In real applications, you may need to better manage keys and handle exceptions while ensuring the security of private keys.
Verification OK
To convert the RSA public key exponent (E) and modulus (N) into .pem format, you can use the cryptography library to generate an RSA key pair and save the public key as .pem files. First, you need to install the cryptography library. You can install it using the following command:
pip install cryptography
You can then use the following Python code to generate an RSA key pair and save the public key as a .pem file:
from cryptography.hazmat.backends import default_backend
from cryptography.hazmat.primitives import serialization
from cryptography.hazmat.primitives.asymmetric import rsa
# Public key exponent (E) and modulus (N)
e = 0x00010001
n = 0x88953D31471F761D6F4EA662C5E041DABA36FEBD21F39C741F194869A5C510D70934DD98C308403726CA77604B25DCE8649F6911D4670A99362C5F3F64A0BA92 7AEB64E0F60E02CCE1D0BA4770A1FC0D5E46A30D7EC82F043C21F4D8D86B23298F914144ECD2B1E11D1D37016DBC57693412A2899DC15BEDD998156C605DCE009B6901BC1 497ED41F3DEF4EFD6709F205A046481442572780CEC0F55260E24E8DCA6FA294181B5D3B9B30F391E0BAEBE573FD85948DA9E7BD5ABDA7ECAA835CD8F5C787BF043107DF4A34F0 A875D3DDB22D58085881494BEDA413FAA5E7E7AF1E9B4B6B84F4DA8059C5F1DC0423E448FED7DEC9668E8105439CC9619EC7E99
# Convert integer to byte array
e_bytes = e.to_bytes((e.bit_length() + 7) // 8, byteorder='big')

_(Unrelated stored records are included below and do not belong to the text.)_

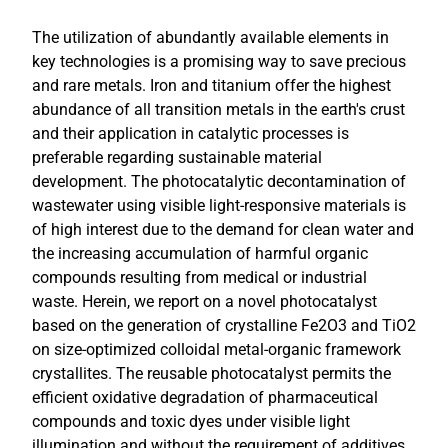
The utilization of abundantly available elements in
key technologies is a promising way to save precious
and rare metals. Iron and titanium offer the highest
abundance of all transition metals in the earth's crust
and their application in catalytic processes is
preferable regarding sustainable material
development. The photocatalytic decontamination of
wastewater using visible light-responsive materials is
of high interest due to the demand for clean water and
the increasing accumulation of harmful organic
compounds resulting from medical or industrial
waste. Herein, we report on a novel photocatalyst
based on the generation of crystalline Fe2O3 and TiO2
on size-optimized colloidal metal-organic framework
crystallites. The reusable photocatalyst permits the
efficient oxidative degradation of pharmaceutical
compounds and toxic dyes under visible light
illumination and without the requirement of additives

n_bytes = n.to_bytes((n.bit_length() + 7) // 8, byteorder='big')
# Generate RSA public key
public_key = rsa.RSAPublicNumbers(e, n).public_key(backend=default_backend())
# Save the public key as a .pem file
pem_format = serialization.PublicFormat.SubjectPublicKeyInfo
pem_data = public_key.public_bytes(encoding=serialization.Encoding.PEM, format=pem_format)
with open("public_key.pem", "wb") as pem_file:
pem_file.write(pem_data)
print("Public key saved as public_key.pem")
This code uses the cryptography library to convert the given public key exponent (E) and modulus (N) into an RSA public key object, and then saves it as a .pem file. Finally, you can find a file named public_key.pem in the directory where the script is located, which contains your RSA public key.